- **学习文本**:
噬菌体展示技术是一种分子生物学技术,通过基因工程将外源肽或蛋白质基因插入到噬菌体蛋白质基因中,由外源基因编码的肽或蛋白质以融合蛋白的形式存在于噬菌体表面。展示的肽或蛋白质可以保持相对的空间结构和生物学活性,能够结合并识别靶分子。基于噬菌体展示技术,研究人员开发了一个随机的噬菌体多肽文库。该多肽文库含有上亿种噬菌体,每种噬菌体展示有不同随机外源多肽,构成了一个高通量的随机多肽展示库。利用随机多肽噬菌体文库,能够筛选出可靶向肿瘤或特定器官的肽。
目前只有对离体发炎肠道进行筛选的方法,还没有报道过用体内生物淘选技术进行炎症结肠靶向肽筛选的研究,而采用体内生物淘选技术筛选得到的靶向肽更符合体内复杂的生理环境。
发明内容
相较于已有的方法,本发明提出了一种炎症结肠靶向肽的体内筛选方法,利用商业化的Ph.D.-12TM噬菌体多肽文库IBD造模小鼠进行靶向筛选,筛选得到的噬菌体对炎症结肠具有很强的靶向性,为IBD靶向治疗药物的开发与疾病诊断提供了新的思路。

- **练习任务 1**: 根据学习文本,本发明在IBD造模小鼠体内进行靶向筛选时使用的是哪一种商业化噬菌体多肽文库?
- **练习任务 2**: 学习文本说明了展示在噬菌体表面的肽或蛋白质能够保持什么、能够做到什么。请列出文中提到的每一项。
- **练习任务 3**: 请抄录学习文本中从“噬菌体展示技术是一种分子生物”起、直至“肽更符合体内复杂的生理环境。”并包括这几个字在内的部分。

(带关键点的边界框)
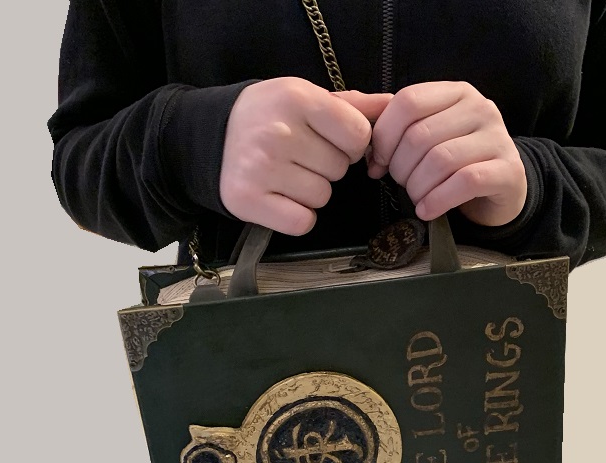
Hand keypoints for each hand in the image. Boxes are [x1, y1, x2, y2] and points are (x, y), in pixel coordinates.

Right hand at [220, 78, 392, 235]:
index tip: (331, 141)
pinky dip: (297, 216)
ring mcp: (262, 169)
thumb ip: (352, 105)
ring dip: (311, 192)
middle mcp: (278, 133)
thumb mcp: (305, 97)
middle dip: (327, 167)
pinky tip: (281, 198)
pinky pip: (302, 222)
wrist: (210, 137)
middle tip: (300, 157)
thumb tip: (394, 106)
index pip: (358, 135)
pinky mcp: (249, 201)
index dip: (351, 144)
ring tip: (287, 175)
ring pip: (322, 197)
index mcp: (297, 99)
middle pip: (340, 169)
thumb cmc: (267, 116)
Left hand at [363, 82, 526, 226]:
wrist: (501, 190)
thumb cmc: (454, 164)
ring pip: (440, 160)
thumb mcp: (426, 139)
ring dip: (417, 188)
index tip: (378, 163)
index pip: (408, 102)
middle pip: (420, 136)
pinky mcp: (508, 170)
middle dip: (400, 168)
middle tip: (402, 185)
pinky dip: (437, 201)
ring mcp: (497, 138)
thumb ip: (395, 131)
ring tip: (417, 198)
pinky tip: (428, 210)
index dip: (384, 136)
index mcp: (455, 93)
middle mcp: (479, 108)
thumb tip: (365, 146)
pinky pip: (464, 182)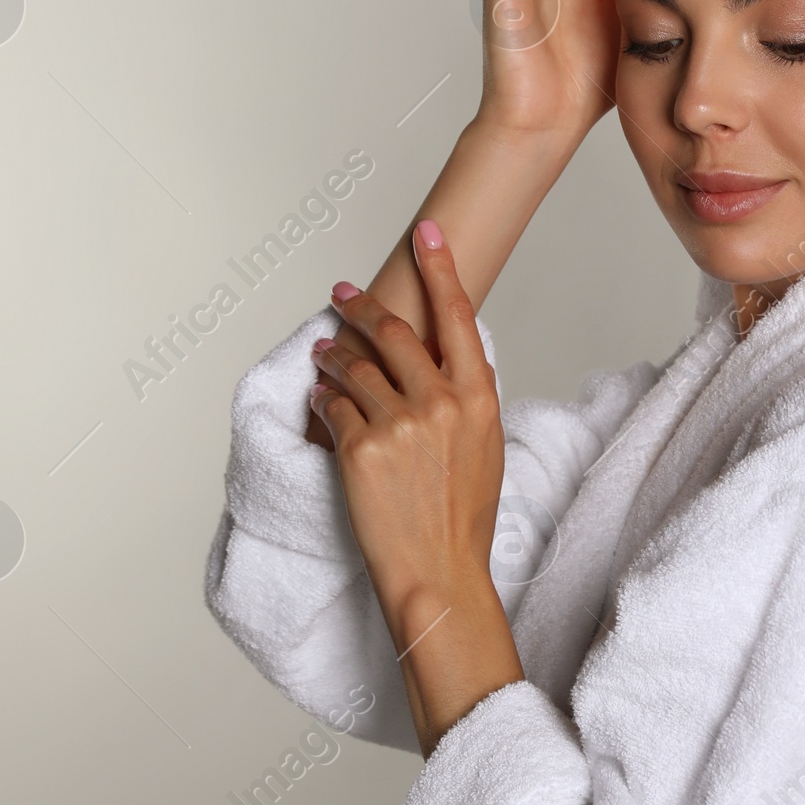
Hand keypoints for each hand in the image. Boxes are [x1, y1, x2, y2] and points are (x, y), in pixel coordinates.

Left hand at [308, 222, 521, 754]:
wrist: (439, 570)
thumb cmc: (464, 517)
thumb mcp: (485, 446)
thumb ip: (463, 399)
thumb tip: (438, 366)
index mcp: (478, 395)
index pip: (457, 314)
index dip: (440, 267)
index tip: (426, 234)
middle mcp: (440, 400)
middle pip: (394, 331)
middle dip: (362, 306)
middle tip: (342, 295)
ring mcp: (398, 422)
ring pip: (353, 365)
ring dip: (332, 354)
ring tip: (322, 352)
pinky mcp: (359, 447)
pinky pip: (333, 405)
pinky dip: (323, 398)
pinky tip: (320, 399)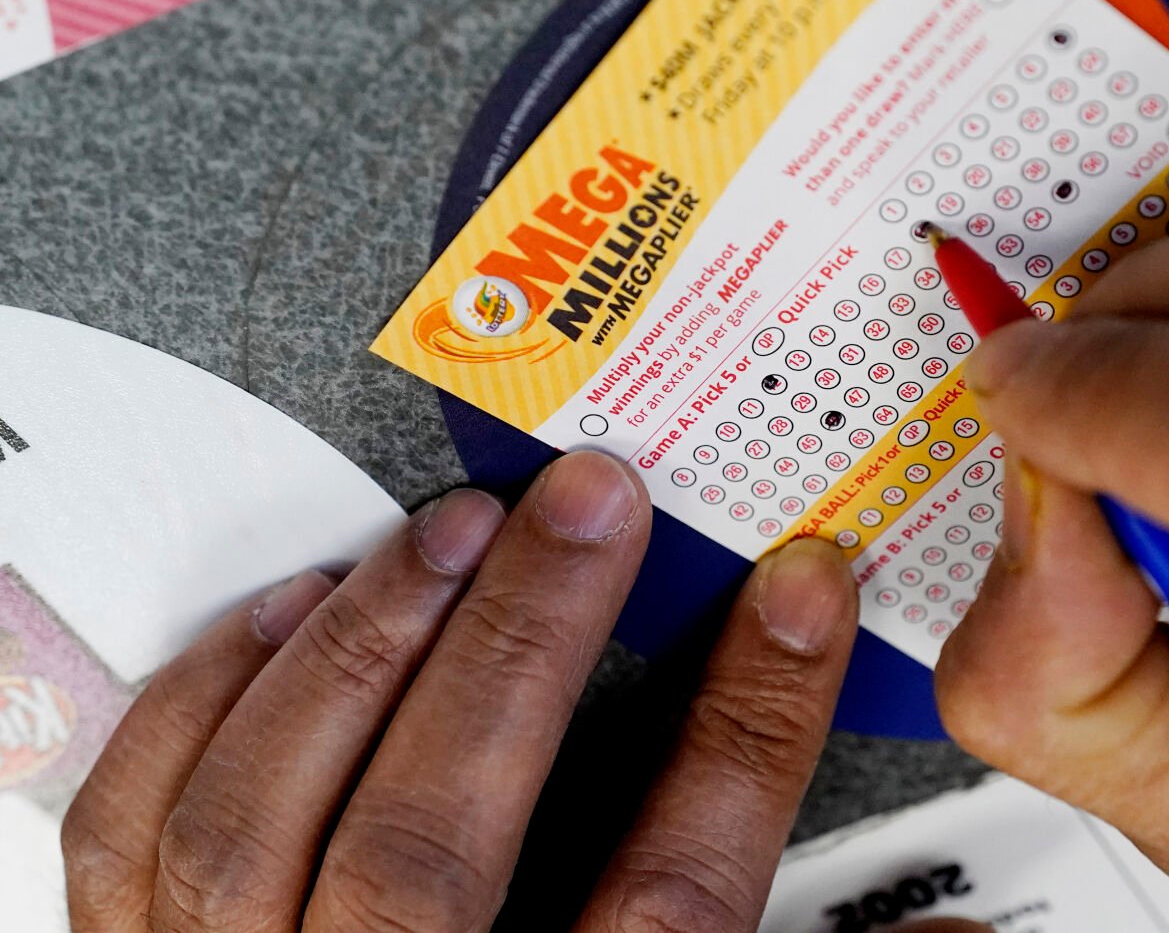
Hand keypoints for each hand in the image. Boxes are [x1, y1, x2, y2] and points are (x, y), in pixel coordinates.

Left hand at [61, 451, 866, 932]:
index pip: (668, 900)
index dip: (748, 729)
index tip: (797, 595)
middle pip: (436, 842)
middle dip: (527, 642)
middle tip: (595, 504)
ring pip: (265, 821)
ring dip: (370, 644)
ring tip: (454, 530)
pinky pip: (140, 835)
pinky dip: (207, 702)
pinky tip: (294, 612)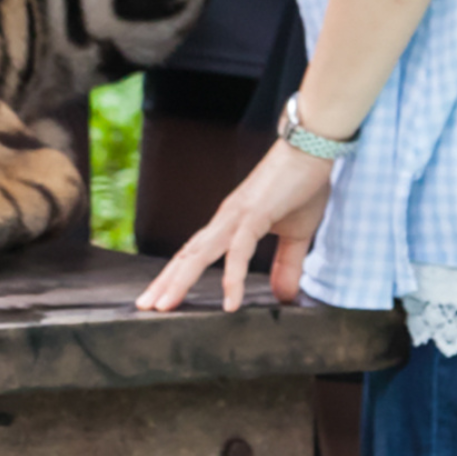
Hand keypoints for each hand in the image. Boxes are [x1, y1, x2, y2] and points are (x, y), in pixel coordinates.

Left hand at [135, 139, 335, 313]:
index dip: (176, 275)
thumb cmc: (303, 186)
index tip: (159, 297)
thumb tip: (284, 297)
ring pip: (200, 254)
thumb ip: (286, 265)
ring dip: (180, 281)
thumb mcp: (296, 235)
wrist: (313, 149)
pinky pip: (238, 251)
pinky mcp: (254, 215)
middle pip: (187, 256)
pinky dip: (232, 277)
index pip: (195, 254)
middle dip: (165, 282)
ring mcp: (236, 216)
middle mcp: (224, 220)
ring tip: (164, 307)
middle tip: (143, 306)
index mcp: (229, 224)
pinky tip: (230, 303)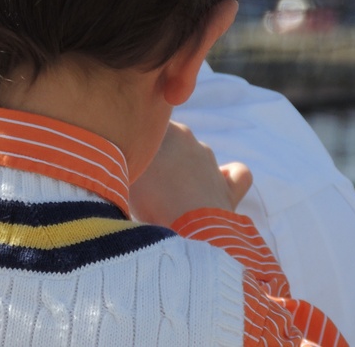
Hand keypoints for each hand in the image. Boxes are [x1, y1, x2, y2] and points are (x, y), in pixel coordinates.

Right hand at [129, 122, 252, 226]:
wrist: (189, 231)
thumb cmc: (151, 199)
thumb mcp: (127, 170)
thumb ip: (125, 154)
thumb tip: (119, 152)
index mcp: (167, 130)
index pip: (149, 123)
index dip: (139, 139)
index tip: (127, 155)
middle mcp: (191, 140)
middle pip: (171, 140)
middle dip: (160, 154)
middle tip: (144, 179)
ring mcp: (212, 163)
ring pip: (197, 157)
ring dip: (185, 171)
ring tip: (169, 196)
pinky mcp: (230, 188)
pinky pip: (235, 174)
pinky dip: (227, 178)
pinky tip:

- **练习答案 1**: Ph.D.-12TM噬菌体多肽文库。

- **练习答案 2**: 相对的空间结构;生物学活性;结合并识别靶分子。

- **练习答案 3**:
噬菌体展示技术是一种分子生物学技术,通过基因工程将外源肽或蛋白质基因插入到噬菌体蛋白质基因中,由外源基因编码的肽或蛋白质以融合蛋白的形式存在于噬菌体表面。展示的肽或蛋白质可以保持相对的空间结构和生物学活性,能够结合并识别靶分子。基于噬菌体展示技术,研究人员开发了一个随机的噬菌体多肽文库。该多肽文库含有上亿种噬菌体,每种噬菌体展示有不同随机外源多肽,构成了一个高通量的随机多肽展示库。利用随机多肽噬菌体文库,能够筛选出可靶向肿瘤或特定器官的肽。
目前只有对离体发炎肠道进行筛选的方法,还没有报道过用体内生物淘选技术进行炎症结肠靶向肽筛选的研究,而采用体内生物淘选技术筛选得到的靶向肽更符合体内复杂的生理环境。